> _ASSIGNMENT_
Set down, word for word, every line of the material below from the one containing "перспективу, которой я делюсь" through the one containing "Özellikle Efeler ilçesi", but none of its pictures.

> _GIVEN INFORMATION_
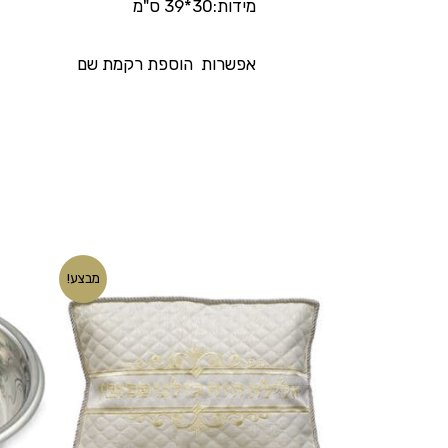
מידות:30*39 ס"מ
אפשרות הוספת רקמת שם
המחיר
המחיר
מבצע!
המקורי
הנוכחי
היה:
הוא:
₪90.00.
₪115.00.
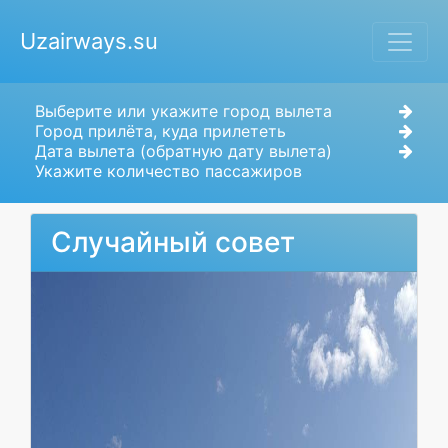
Uzairways.su
Выберите или укажите город вылета
Город прилёта, куда прилететь
Дата вылета (обратную дату вылета)
Укажите количество пассажиров
Случайный совет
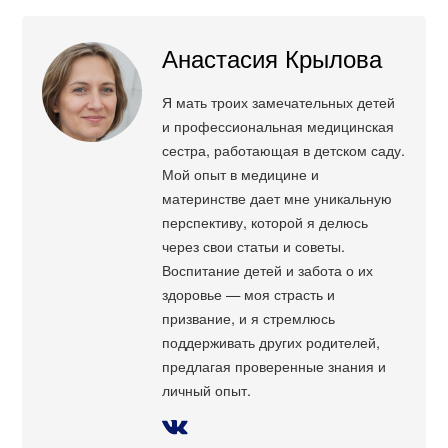
Анастасия Крылова
Я мать троих замечательных детей
и профессиональная медицинская
сестра, работающая в детском саду.
Мой опыт в медицине и
материнстве дает мне уникальную
перспективу, которой я делюсь
через свои статьи и советы.
Воспитание детей и забота о их
здоровье — моя страсть и
призвание, и я стремлюсь
поддерживать других родителей,
предлагая проверенные знания и
личный опыт.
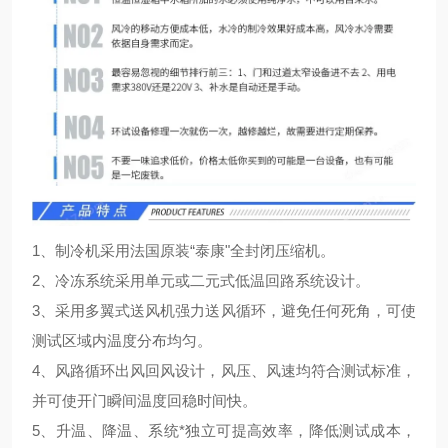
1、制冷机采用法国原装“泰康"全封闭压缩机。
2、冷冻系统采用单元或二元式低温回路系统设计。
3、采用多翼式送风机强力送风循环，避免任何死角，可使
测试区域内温度分布均匀。
4、风路循环出风回风设计，风压、风速均符合测试标准，
并可使开门瞬间温度回稳时间快。
5、升温、降温、系统*独立可提高效率，降低测试成本，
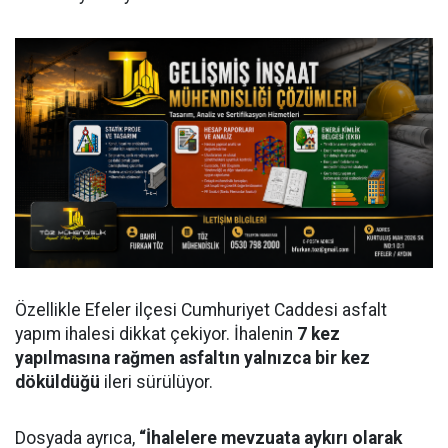
Özellikle Efeler ilçesi Cumhuriyet Caddesi asfalt
yapım ihalesi dikkat çekiyor. İhalenin
7 kez
yapılmasına rağmen asfaltın yalnızca bir kez
döküldüğü
ileri sürülüyor.
Dosyada ayrıca,
“İhalelere mevzuata aykırı olarak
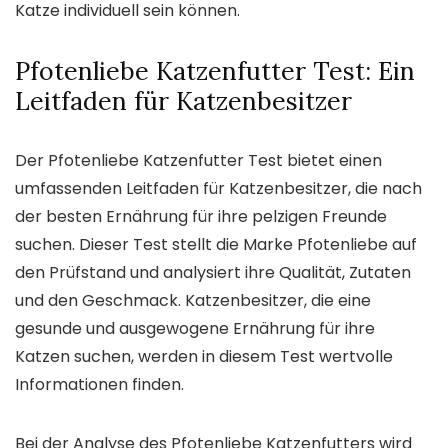
Katze individuell sein können.
Pfotenliebe Katzenfutter Test: Ein
Leitfaden für Katzenbesitzer
Der Pfotenliebe Katzenfutter Test bietet einen
umfassenden Leitfaden für Katzenbesitzer, die nach
der besten Ernährung für ihre pelzigen Freunde
suchen. Dieser Test stellt die Marke Pfotenliebe auf
den Prüfstand und analysiert ihre Qualität, Zutaten
und den Geschmack. Katzenbesitzer, die eine
gesunde und ausgewogene Ernährung für ihre
Katzen suchen, werden in diesem Test wertvolle
Informationen finden.
Bei der Analyse des Pfotenliebe Katzenfutters wird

> _ANSWER AREA_
перспективу, которой я делюсь
через свои статьи и советы.
Воспитание детей и забота о их
здоровье — моя страсть и
призвание, и я стремлюсь
поддерживать других родителей,
предлагая проверенные знания и
личный опыт.
1、制冷机采用法国原装“泰康"全封闭压缩机。
2、冷冻系统采用单元或二元式低温回路系统设计。
3、采用多翼式送风机强力送风循环，避免任何死角，可使
测试区域内温度分布均匀。
4、风路循环出风回风设计，风压、风速均符合测试标准，
并可使开门瞬间温度回稳时间快。
5、升温、降温、系统*独立可提高效率，降低测试成本，
Özellikle Efeler ilçesi Cumhuriyet Caddesi asfalt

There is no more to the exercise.